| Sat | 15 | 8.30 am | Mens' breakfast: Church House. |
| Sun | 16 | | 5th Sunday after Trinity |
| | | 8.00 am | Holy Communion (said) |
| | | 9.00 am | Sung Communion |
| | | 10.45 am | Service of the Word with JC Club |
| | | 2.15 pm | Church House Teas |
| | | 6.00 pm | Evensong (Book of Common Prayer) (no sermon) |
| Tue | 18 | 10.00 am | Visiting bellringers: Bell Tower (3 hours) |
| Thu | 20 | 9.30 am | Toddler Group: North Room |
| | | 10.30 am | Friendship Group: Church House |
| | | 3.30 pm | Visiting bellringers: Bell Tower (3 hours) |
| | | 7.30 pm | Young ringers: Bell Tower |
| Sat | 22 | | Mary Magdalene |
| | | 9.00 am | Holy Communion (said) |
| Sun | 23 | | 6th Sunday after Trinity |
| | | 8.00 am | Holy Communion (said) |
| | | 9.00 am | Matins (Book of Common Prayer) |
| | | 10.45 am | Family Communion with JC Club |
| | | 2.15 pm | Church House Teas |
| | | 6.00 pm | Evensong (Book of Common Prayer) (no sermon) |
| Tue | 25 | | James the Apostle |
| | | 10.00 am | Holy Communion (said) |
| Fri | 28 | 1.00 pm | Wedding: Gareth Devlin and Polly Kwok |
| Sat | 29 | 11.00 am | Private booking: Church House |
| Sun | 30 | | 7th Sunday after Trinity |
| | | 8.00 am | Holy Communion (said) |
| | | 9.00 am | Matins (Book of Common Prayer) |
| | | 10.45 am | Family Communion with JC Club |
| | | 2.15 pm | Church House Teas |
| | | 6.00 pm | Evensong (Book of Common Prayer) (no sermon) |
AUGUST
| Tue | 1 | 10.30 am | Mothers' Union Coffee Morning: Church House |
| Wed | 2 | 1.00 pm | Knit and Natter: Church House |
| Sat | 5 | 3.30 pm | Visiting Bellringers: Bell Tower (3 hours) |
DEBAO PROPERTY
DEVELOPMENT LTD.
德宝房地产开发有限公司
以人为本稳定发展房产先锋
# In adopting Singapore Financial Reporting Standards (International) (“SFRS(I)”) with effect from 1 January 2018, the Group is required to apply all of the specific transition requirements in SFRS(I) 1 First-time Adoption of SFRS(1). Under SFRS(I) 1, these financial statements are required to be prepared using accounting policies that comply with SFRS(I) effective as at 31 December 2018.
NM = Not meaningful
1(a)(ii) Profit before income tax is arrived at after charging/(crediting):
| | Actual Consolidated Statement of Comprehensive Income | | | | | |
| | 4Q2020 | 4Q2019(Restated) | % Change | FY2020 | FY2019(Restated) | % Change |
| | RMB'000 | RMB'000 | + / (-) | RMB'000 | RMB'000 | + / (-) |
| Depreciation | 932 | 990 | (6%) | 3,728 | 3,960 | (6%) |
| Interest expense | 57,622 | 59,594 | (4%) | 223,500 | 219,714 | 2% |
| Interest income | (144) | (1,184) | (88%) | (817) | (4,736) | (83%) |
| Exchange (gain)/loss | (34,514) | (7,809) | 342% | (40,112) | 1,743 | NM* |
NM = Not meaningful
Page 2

Problem | Each entry must be set down exactly as it appears.

Your solution |
| Sat | 15 | 8.30 am | Mens' breakfast: Church House. |
| Sun | 16 | | 5th Sunday after Trinity |
| | | 8.00 am | Holy Communion (said) |
| | | 9.00 am | Sung Communion |
| | | 10.45 am | Service of the Word with JC Club |
| | | 2.15 pm | Church House Teas |
| | | 6.00 pm | Evensong (Book of Common Prayer) (no sermon) |
| Tue | 18 | 10.00 am | Visiting bellringers: Bell Tower (3 hours) |
| Thu | 20 | 9.30 am | Toddler Group: North Room |
| | | 10.30 am | Friendship Group: Church House |
| | | 3.30 pm | Visiting bellringers: Bell Tower (3 hours) |
| | | 7.30 pm | Young ringers: Bell Tower |
| Sat | 22 | | Mary Magdalene |
| | | 9.00 am | Holy Communion (said) |
| Sun | 23 | | 6th Sunday after Trinity |
| | | 8.00 am | Holy Communion (said) |
| | | 9.00 am | Matins (Book of Common Prayer) |
| | | 10.45 am | Family Communion with JC Club |
| | | 2.15 pm | Church House Teas |
| | | 6.00 pm | Evensong (Book of Common Prayer) (no sermon) |
| Tue | 25 | | James the Apostle |
| | | 10.00 am | Holy Communion (said) |
| Fri | 28 | 1.00 pm | Wedding: Gareth Devlin and Polly Kwok |
| Sat | 29 | 11.00 am | Private booking: Church House |
| Sun | 30 | | 7th Sunday after Trinity |
| | | 8.00 am | Holy Communion (said) |
| | | 9.00 am | Matins (Book of Common Prayer) |
| | | 10.45 am | Family Communion with JC Club |
| | | 2.15 pm | Church House Teas |
| | | 6.00 pm | Evensong (Book of Common Prayer) (no sermon) |
AUGUST
| Tue | 1 | 10.30 am | Mothers' Union Coffee Morning: Church House |
| Wed | 2 | 1.00 pm | Knit and Natter: Church House |
| Sat | 5 | 3.30 pm | Visiting Bellringers: Bell Tower (3 hours) |
DEBAO PROPERTY
DEVELOPMENT LTD.
德宝房地产开发有限公司
以人为本稳定发展房产先锋
# In adopting Singapore Financial Reporting Standards (International) (“SFRS(I)”) with effect from 1 January 2018, the Group is required to apply all of the specific transition requirements in SFRS(I) 1 First-time Adoption of SFRS(1). Under SFRS(I) 1, these financial statements are required to be prepared using accounting policies that comply with SFRS(I) effective as at 31 December 2018.
NM = Not meaningful
1(a)(ii) Profit before income tax is arrived at after charging/(crediting):
| | Actual Consolidated Statement of Comprehensive Income | | | | | |
| | 4Q2020 | 4Q2019(Restated) | % Change | FY2020 | FY2019(Restated) | % Change |
| | RMB'000 | RMB'000 | + / (-) | RMB'000 | RMB'000 | + / (-) |
| Depreciation | 932 | 990 | (6%) | 3,728 | 3,960 | (6%) |
| Interest expense | 57,622 | 59,594 | (4%) | 223,500 | 219,714 | 2% |
| Interest income | (144) | (1,184) | (88%) | (817) | (4,736) | (83%) |
| Exchange (gain)/loss | (34,514) | (7,809) | 342% | (40,112) | 1,743 | NM* |
NM = Not meaningful
Page 2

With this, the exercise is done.